语音转文字模型 whisper 使用教程

techstay2025/12/26大约 3 分钟

语音转文字模型 whisper 使用教程

Whisper 是 OpenAI 开源的端到端自动语音识别（ASR）模型，能够将语音直接转写为文本或在转录时同时输出翻译结果。whisper 是目前市面上效果最好的开源模型之一。今天让我们学习一下如何使用 whisper 吧。

安装

创建虚拟环境

这里我使用现在非常流行的 uv 来安装。首先需要创建一个虚拟环境。

mkdir whisper
cd whisper
uv venv -p 3.11

然后安装 pytorch，pytorch 官方提供了一个在线表单，可以帮助你选择合适的版本。然后复制下面的命令，并改为 uv 的命令行，这样就可以在虚拟环境中安装 pytorch 了。我的显卡是 Nvidia 4070 Ti Super，所以对应的 Cuda 版本 13.1,那么就选择最近的 13.0,如果不清楚自己显卡对应的 Cuda 版本，可以问问 ChatGPT。如果实在不清楚或者这里没有你的显卡型号的话，不做这一步也可以，但是这样的话就会使用 CPU 推理，速度要慢很多。
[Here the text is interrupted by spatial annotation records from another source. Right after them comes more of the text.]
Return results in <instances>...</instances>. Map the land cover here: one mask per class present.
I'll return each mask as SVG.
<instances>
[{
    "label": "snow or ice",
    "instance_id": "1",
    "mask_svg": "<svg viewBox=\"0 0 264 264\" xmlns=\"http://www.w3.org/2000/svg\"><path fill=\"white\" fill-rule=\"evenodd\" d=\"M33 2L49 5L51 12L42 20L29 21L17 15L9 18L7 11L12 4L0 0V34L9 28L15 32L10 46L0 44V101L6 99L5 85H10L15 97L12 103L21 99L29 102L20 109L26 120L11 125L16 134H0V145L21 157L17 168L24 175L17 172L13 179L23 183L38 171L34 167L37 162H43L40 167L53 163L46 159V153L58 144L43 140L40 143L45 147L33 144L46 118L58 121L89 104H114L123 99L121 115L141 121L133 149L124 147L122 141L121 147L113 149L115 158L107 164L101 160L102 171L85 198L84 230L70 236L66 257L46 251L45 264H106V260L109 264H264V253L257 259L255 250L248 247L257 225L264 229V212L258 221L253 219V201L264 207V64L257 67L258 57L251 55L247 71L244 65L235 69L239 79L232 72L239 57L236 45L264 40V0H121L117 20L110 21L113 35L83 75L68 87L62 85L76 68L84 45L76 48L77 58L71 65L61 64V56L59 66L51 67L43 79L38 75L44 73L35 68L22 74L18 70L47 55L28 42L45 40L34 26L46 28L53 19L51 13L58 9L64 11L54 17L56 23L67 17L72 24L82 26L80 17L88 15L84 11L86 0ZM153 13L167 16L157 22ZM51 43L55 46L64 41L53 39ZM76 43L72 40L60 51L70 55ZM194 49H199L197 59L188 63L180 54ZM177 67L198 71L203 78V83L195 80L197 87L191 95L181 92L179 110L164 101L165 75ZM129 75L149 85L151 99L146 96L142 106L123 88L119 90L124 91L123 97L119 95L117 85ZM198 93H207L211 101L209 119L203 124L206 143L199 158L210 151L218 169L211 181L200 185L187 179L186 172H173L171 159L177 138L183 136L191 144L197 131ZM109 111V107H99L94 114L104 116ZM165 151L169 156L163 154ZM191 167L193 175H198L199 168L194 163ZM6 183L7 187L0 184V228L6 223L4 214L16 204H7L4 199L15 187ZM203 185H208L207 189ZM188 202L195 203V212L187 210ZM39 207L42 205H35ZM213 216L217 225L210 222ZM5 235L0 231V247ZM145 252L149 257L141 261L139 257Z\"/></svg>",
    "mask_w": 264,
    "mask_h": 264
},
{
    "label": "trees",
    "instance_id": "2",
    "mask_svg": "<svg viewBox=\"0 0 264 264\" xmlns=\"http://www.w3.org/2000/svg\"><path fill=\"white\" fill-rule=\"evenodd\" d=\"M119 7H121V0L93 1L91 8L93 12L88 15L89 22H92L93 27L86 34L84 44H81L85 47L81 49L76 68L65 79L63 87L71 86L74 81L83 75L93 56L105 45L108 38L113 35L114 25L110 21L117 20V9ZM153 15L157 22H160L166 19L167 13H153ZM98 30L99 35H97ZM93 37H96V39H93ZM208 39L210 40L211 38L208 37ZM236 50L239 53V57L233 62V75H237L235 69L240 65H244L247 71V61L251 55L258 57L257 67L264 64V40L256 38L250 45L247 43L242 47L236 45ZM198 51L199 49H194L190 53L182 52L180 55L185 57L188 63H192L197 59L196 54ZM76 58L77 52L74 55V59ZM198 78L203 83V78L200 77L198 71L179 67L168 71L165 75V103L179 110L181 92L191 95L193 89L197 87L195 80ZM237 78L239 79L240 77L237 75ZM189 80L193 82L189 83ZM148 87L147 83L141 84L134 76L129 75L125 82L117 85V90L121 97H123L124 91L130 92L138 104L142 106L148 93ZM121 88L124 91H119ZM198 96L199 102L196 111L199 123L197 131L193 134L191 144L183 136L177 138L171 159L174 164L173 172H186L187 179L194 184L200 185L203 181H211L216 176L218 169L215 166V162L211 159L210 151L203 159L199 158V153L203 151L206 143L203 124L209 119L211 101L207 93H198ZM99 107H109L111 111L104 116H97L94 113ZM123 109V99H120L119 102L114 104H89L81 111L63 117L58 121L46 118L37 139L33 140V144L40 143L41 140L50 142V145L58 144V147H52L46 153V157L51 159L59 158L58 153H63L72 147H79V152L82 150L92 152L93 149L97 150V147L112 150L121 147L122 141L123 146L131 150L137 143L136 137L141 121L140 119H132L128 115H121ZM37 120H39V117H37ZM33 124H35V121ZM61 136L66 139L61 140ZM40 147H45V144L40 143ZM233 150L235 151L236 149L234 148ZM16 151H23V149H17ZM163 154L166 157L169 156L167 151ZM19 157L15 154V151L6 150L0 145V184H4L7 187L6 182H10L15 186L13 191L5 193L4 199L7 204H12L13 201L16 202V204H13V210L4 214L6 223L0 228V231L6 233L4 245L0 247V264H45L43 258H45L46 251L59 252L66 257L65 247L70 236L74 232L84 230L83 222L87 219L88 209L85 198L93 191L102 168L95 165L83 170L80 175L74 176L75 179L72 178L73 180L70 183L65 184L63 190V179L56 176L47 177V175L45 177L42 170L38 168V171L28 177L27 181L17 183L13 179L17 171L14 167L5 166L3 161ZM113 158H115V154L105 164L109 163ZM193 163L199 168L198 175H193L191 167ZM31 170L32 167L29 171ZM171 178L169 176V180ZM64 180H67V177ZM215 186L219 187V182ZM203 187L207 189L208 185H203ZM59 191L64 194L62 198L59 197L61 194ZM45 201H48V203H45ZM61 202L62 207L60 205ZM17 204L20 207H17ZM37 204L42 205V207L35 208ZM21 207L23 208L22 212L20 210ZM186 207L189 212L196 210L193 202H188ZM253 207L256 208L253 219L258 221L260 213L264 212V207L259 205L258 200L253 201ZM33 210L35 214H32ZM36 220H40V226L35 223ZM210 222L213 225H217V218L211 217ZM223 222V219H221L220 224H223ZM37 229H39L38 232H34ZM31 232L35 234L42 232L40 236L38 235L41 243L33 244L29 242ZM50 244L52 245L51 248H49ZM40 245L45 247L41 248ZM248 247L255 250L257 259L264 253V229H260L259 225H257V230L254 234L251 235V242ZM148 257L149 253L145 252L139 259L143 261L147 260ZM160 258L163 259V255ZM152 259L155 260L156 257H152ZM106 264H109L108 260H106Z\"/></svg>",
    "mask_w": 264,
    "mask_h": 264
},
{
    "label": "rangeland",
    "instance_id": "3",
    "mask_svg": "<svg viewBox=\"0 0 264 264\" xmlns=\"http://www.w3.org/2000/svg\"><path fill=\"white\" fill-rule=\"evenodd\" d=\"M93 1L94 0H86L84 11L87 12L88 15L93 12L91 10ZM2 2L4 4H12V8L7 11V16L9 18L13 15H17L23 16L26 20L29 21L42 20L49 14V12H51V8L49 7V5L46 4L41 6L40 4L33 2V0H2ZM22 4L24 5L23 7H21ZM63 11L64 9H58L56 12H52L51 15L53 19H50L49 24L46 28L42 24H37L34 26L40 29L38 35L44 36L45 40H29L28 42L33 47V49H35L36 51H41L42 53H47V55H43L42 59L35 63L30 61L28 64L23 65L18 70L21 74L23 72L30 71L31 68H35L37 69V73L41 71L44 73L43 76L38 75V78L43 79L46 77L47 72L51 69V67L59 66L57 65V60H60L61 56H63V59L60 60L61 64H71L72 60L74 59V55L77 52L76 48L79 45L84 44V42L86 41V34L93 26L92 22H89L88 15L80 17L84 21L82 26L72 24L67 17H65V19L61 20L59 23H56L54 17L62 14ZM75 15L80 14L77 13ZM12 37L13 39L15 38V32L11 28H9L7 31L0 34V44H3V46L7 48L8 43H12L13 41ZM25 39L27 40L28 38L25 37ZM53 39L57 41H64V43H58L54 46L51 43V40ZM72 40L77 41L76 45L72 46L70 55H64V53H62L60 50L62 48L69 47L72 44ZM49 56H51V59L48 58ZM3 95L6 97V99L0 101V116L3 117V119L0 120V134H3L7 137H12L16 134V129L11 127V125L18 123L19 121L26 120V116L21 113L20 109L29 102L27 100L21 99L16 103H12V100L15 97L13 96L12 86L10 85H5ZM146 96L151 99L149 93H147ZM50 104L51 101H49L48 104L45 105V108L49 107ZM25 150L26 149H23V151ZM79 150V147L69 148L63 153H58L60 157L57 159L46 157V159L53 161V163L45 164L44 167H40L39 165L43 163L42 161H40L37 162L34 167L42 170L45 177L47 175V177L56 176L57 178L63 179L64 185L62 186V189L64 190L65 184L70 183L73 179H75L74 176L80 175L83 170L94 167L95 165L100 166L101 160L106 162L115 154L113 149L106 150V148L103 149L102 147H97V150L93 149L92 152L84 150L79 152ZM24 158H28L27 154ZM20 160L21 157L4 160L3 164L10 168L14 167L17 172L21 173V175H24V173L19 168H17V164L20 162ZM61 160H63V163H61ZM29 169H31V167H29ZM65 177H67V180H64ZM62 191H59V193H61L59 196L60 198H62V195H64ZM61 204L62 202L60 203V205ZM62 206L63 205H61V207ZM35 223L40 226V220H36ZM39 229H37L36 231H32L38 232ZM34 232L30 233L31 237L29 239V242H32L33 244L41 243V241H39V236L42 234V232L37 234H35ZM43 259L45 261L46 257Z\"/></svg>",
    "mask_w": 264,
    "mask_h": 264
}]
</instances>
uv pip install torch torchvision --index-url https://download.pytorch.org/whl/cu130

安装 whisper

最后一步就是安装 whisper 了。

uv pip install --upgrade --no-deps --force-reinstall git+https://github.com/openai/whisper.git

安装完成后，运行一下 whisper 的帮助命令，观察--device参数后面的说明，如果是 cuda 说明成功开启了显卡推理功能，如果是 cpu，那么就只能使用 CPU 推理了。

$ uv run whisper --help
usage: whisper [-h] [--model MODEL] [--model_dir MODEL_DIR] [--device DEVICE] [--output_dir OUTPUT_DIR]
               ...
               audio [audio ...]

positional arguments:
  audio                 audio file(s) to transcribe

options:
  -h, --help            show this help message and exit
  --model MODEL         name of the Whisper model to use (default: turbo)
  --model_dir MODEL_DIR
                        the path to save model files; uses ~/.cache/whisper by default (default: None)
# 注意看下面这一行的说明，是cuda还是cpu
  --device DEVICE       device to use for PyTorch inference (default: cuda)

安装 ffmpeg

最后还要安装 ffmpeg。

# on Ubuntu or Debian
sudo apt update && sudo apt install ffmpeg

# on Arch Linux
sudo pacman -S ffmpeg

# on MacOS using Homebrew (https://brew.sh/)
brew install ffmpeg

# on Windows using Chocolatey (https://chocolatey.org/)
choco install ffmpeg

# on Windows using Scoop (https://scoop.sh/)
scoop install ffmpeg

使用

成功安装之后，就可以开始使用 whisper 了。whisper 内置了多个模型，分别对应不同的情况。详细的模型说明可以参考 whisper 的官方页面。我的建议是，如果你可以开启 cuda 推理，那么如果要转录英文语音的英文字幕，就使用turbo模型，否则的话就用large模型。

然后是其他几个常用参数：

--task {transcribe,translate}，设置任务类型，transcribe会将音频转录为对应的文字，而translate会将字幕翻译为英文
--language指定音频所使用的语言，如果不指定的话会默认从前 30 秒判断语言类型
--output_format {txt,vtt,srt,tsv,json,all}指定输出类型，默认为全部

下面是一个简单的示例：

uv run whisper --model large --language zh --task transcribe record.m4a

稍等一段时间，目录下就会出现几个输出文件，各种类型的都有，这样我们就成功配置好了 whisper 语音转文字的功能了。